The applicant also complained of the absence of an effective remedy contrary to Article 13 of the Convention, which provides:

“Everyone whose rights and freedoms as set forth in [the] Convention are violated shall have an effective remedy before a national authority notwithstanding that the violation has been committed by persons acting in an official capacity.”

The Court reiterates that the word “remedy” within the meaning of Article 13 of the Convention does not mean a remedy which is bound to succeed, but simply an accessible remedy before an authority competent to examine the merits of a complaint (see, mutatis mutandis , Bensaid v. the United Kingdom , no. 44599/98, § 56, ECHR 2001-I).

The complaint under Article 127 of the Constitution is in principle considered “effective” in the Convention sense in respect of excessive length of proceedings (see , for example, Andrášik and Others v. Slovakia (dec.), nos. 57984/00, 60237/00, 60242/00, 60679/00, 60680/00, 68563/01 and 60226/00, ECHR 2002 IX and Obluk v. Slovakia , no. 69484/01 , § 60 , 20 June 2006 ).

Although the applicant ’ s constitutional complaint did not provide him with any redress, the Court does not find enough grounds in this case for holding this remedy to be ineffective within the meaning of Article 13 of the Convention.

It follows that the remainder of the application is manifestly ill-founded and must be rejected in accordance with Article 35 §§ 3 and 4 of the Convention.

C. Article 29 § 3 of the Convention

In view of the above conclusions, it is appropriate to discontinue the application of Article 29 § 3 of the Convention.
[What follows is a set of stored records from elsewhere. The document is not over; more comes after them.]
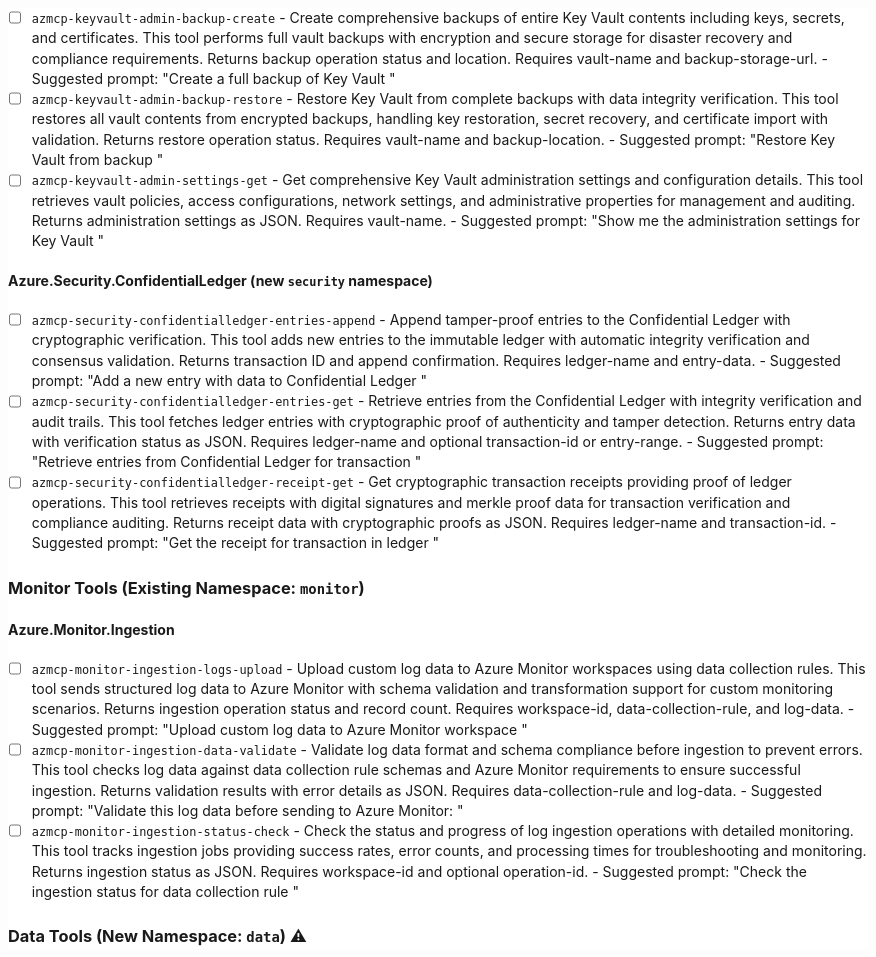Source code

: - [ ] `azmcp-keyvault-admin-backup-create` - Create comprehensive backups of entire Key Vault contents including keys, secrets, and certificates. This tool performs full vault backups with encryption and secure storage for disaster recovery and compliance requirements. Returns backup operation status and location. Requires vault-name and backup-storage-url. - Suggested prompt: "Create a full backup of Key Vault <vault-name>"
- [ ] `azmcp-keyvault-admin-backup-restore` - Restore Key Vault from complete backups with data integrity verification. This tool restores all vault contents from encrypted backups, handling key restoration, secret recovery, and certificate import with validation. Returns restore operation status. Requires vault-name and backup-location. - Suggested prompt: "Restore Key Vault <vault-name> from backup <backup-location>"
- [ ] `azmcp-keyvault-admin-settings-get` - Get comprehensive Key Vault administration settings and configuration details. This tool retrieves vault policies, access configurations, network settings, and administrative properties for management and auditing. Returns administration settings as JSON. Requires vault-name. - Suggested prompt: "Show me the administration settings for Key Vault <vault-name>"
#### Azure.Security.ConfidentialLedger (new `security` namespace)

- [ ] `azmcp-security-confidentialledger-entries-append` - Append tamper-proof entries to the Confidential Ledger with cryptographic verification. This tool adds new entries to the immutable ledger with automatic integrity verification and consensus validation. Returns transaction ID and append confirmation. Requires ledger-name and entry-data. - Suggested prompt: "Add a new entry with data <entry-data> to Confidential Ledger <ledger-name>"
- [ ] `azmcp-security-confidentialledger-entries-get` - Retrieve entries from the Confidential Ledger with integrity verification and audit trails. This tool fetches ledger entries with cryptographic proof of authenticity and tamper detection. Returns entry data with verification status as JSON. Requires ledger-name and optional transaction-id or entry-range. - Suggested prompt: "Retrieve entries from Confidential Ledger <ledger-name> for transaction <transaction-id>"
- [ ] `azmcp-security-confidentialledger-receipt-get` - Get cryptographic transaction receipts providing proof of ledger operations. This tool retrieves receipts with digital signatures and merkle proof data for transaction verification and compliance auditing. Returns receipt data with cryptographic proofs as JSON. Requires ledger-name and transaction-id. - Suggested prompt: "Get the receipt for transaction <transaction-id> in ledger <ledger-name>"
### Monitor Tools (Existing Namespace: `monitor`)

#### Azure.Monitor.Ingestion

- [ ] `azmcp-monitor-ingestion-logs-upload` - Upload custom log data to Azure Monitor workspaces using data collection rules. This tool sends structured log data to Azure Monitor with schema validation and transformation support for custom monitoring scenarios. Returns ingestion operation status and record count. Requires workspace-id, data-collection-rule, and log-data. - Suggested prompt: "Upload custom log data <log-data> to Azure Monitor workspace <workspace-name>"
- [ ] `azmcp-monitor-ingestion-data-validate` - Validate log data format and schema compliance before ingestion to prevent errors. This tool checks log data against data collection rule schemas and Azure Monitor requirements to ensure successful ingestion. Returns validation results with error details as JSON. Requires data-collection-rule and log-data. - Suggested prompt: "Validate this log data before sending to Azure Monitor: <log-data>"
- [ ] `azmcp-monitor-ingestion-status-check` - Check the status and progress of log ingestion operations with detailed monitoring. This tool tracks ingestion jobs providing success rates, error counts, and processing times for troubleshooting and monitoring. Returns ingestion status as JSON. Requires workspace-id and optional operation-id. - Suggested prompt: "Check the ingestion status for data collection rule <rule-name>"
### Data Tools (New Namespace: `data`) ⚠️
For these reasons, the Court unanimously

Takes note of the terms of the respondent Government ’ s declaration and of the modalities for ensuring compliance with the undertakings referred to therein;

Decides to strike the application out of its list of cases in so far as it concerns the length of the proceedings complaint, in accordance with Article 37 § 1 (c) of the Convention; and

Declares the remainder of the application inadmissible.